When the elephant forgets

We all know about the pervasive generic belief that society always progresses, always advances in ways that are both subtle; with effects that are felt positively much much after the fact, and revolutionary; promising change to the ways we do things here and now, almost immediately imposing on us the burden of adapting or being relegated to the dark, seminally unfashionable class of every society's own version of neo-Luddite.
Does this idea ever transcend the subjective aspects of our experience of life i.e. in a personal sense viz. in how we understand human sexuality and personal expression, and communally viz. in how we use new technology to enhance our understanding of our place in the unbound, countless, and varied iterations of human community?
To focus on our sense of family, for example, is to feel lulled into an effortless belief in the sanctity of perpetual forward motion. We grow up in a social unit that either feeds our self-belief or challenges us to constantly prove just how valuable we are. We grow up as contributors or scavengers depending on our place in the social order of things, and always tend to hitch our star to the widely held wisdom of the crowd: 'It Could Be Worse'. In the process, unless we are victims of severe personal calamity, incorrigibly self-centred, or resolutely fatalistic, the default sentiment on our deathbeds is that we have lived our lives, honourably or not, in a world that is more expressive than our parents' ever was.
Could we be wrong?
I do vaguely remember a very happy childhood, followed by a measure of tragedy and relative hardship as a young man, and am now surrounded with very adult, grown-up problems in a world that bears absolutely no resemblance to the one I knew as a child, from memory. Every time there is an eruption of frustration, a rupture in the normal psychological order of things, a build-up of stress, I fall back, almost psychosomatically, into that comfortable expression of medicated relativism: It Could Be Worse. But what if it never was? Is it a myopic refusal to face the uniqueness of the circumstances of our lives? Could all the comfort and privilege a middle-class existence in the modern world affords us have not actually brought us progress?

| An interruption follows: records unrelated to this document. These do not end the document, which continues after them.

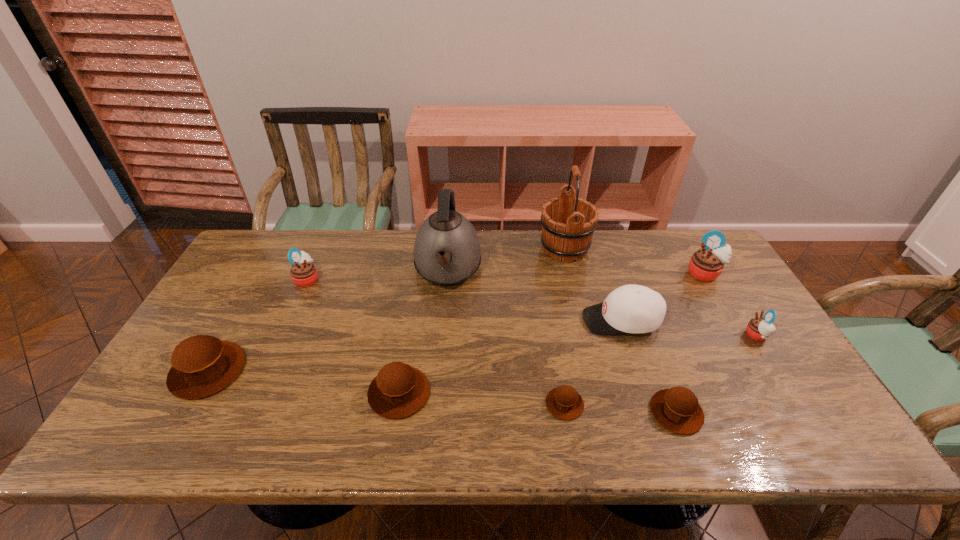
At what (x,y) coordinates should I click in order to perform the action: click on unoccupied position between the smallest pink muffin and the tallest muffin. Please return your answer as a coordinate pair (x, y). Looking at the image, I should click on (731, 305).

Identify the location of vacant area between the gray kettle and the second brown muffin from left to right. (423, 332).

In order to click on vacant area that lies between the white baseball cap and the second smallest brown muffin in this screenshot , I will do `click(649, 366)`.

I want to click on free space between the wine bucket and the gray kettle, so click(506, 260).

The height and width of the screenshot is (540, 960). In order to click on unoccupied position between the gray kettle and the biggest brown muffin in this screenshot , I will do `click(328, 321)`.

Where is `empty space that is in between the wine bucket and the gray kettle`? empty space that is in between the wine bucket and the gray kettle is located at coordinates click(x=506, y=260).

Image resolution: width=960 pixels, height=540 pixels. I want to click on vacant point located between the ninth tallest object and the second muffin from left to right, so click(x=492, y=346).

Where is `vacant space in between the fourth muffin from right to left and the white baseball cap`? This screenshot has width=960, height=540. vacant space in between the fourth muffin from right to left and the white baseball cap is located at coordinates (593, 362).

Where is `empty location between the biggest pink muffin and the second smallest brown muffin`? The image size is (960, 540). empty location between the biggest pink muffin and the second smallest brown muffin is located at coordinates (690, 343).

Where is `empty location between the second biggest brown muffin and the third biggest brown muffin`? empty location between the second biggest brown muffin and the third biggest brown muffin is located at coordinates (538, 403).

I am constantly sensitive to the lack of a basis for comparison when my wife and I tackle a seemingly intractable issue in our family life. But, perhaps there was a time when a similar issue was tackled with relative ease in our parents' lives without a similar measure of drama and heartache, and we don't know about it simply because they're not around any longer to ask, and even if they were, it would be bad form to ask for help.
This asking for help is what I am getting at. If we have bought into this myth of continuous and self-perpetuating progress in everything, then have we also lost faith in age-old solutions to seemingly modern problems? And if so, can we ever think of the past in the same terms as we think of the future, as a hoary place full of incandescent wisdom waiting to be uncovered and enhance our experience of the present.
Modern life is a great big sky full of endless possibility, but it is also a claustrophobic, dark, and cold den of hopelessness. Perhaps we will not feel so alone if we retain a little of the sense of where we came from, and that it indeed was what led us to who we are today.